I have 2D array with plenty of lines fully fed with NaN values. I would like to find where the first real number is present, i.e. the line number where it appears. My simplified array looks like this:

m = np.array([[np.nan, np.nan, np.nan], [np.nan, np.nan, np.nan], [np.nan, 17, np.nan],[np.nan, 18, 25]])

The expected result is 2, the line number where 17 appears! Thank you

CodePudding user response：

You can grab the first row where at least one element is not nan using sum and isnan:

np.argmax((~np.isnan(m)).sum(axis=1) > 0)

Edit

Based on I'mahdi's answer, I realize you can also just use any:

np.argmax((~np.isnan(m)).any(axis=1))

CodePudding user response：

You can use numpy.isnan() and numpy.argmax().

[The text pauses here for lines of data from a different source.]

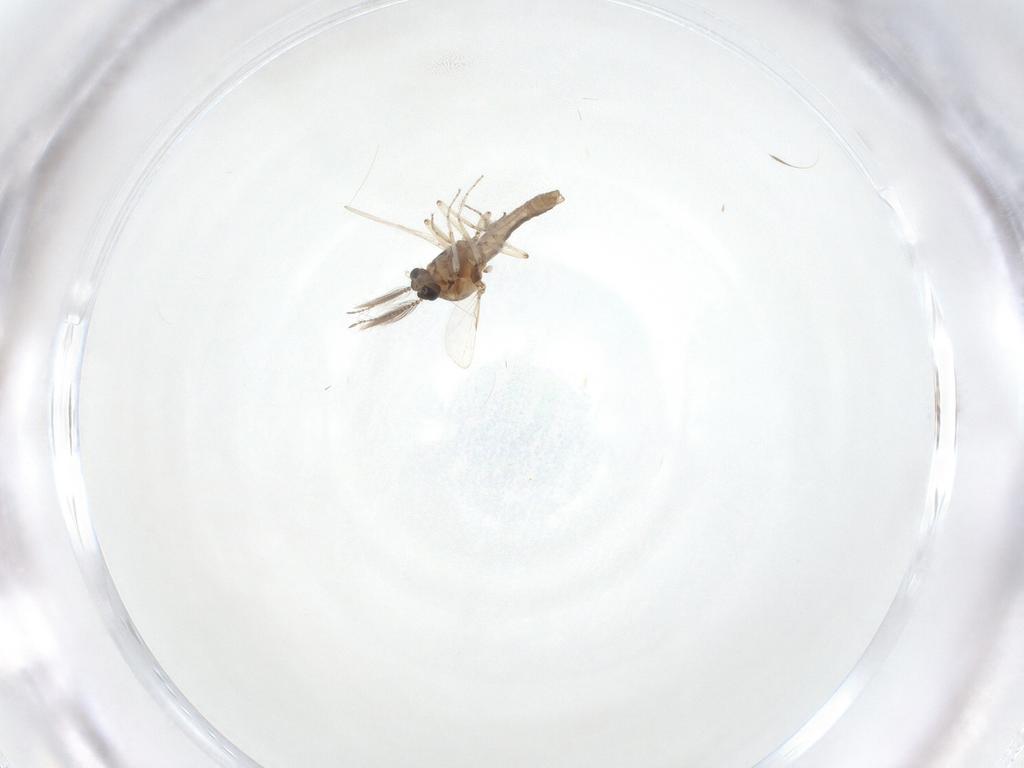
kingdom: Animalia
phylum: Arthropoda
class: Insecta
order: Diptera
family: Ceratopogonidae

m = np.array([[np.nan, np.nan, np.nan], [np.nan, np.nan, np.nan], [np.nan, 17, np.nan],[np.nan, 18, 25]])
r = np.argmax((~np.isnan(m)).any(1))
print(r)
# 2

If you want to find any indexes you can use numpy.argwhere() in this example if you want to find first and second:

np.argwhere((~np.isnan(m)).any(1))
# [[2] first is exist in index 2
#  [3] second is exist in index 3
# ]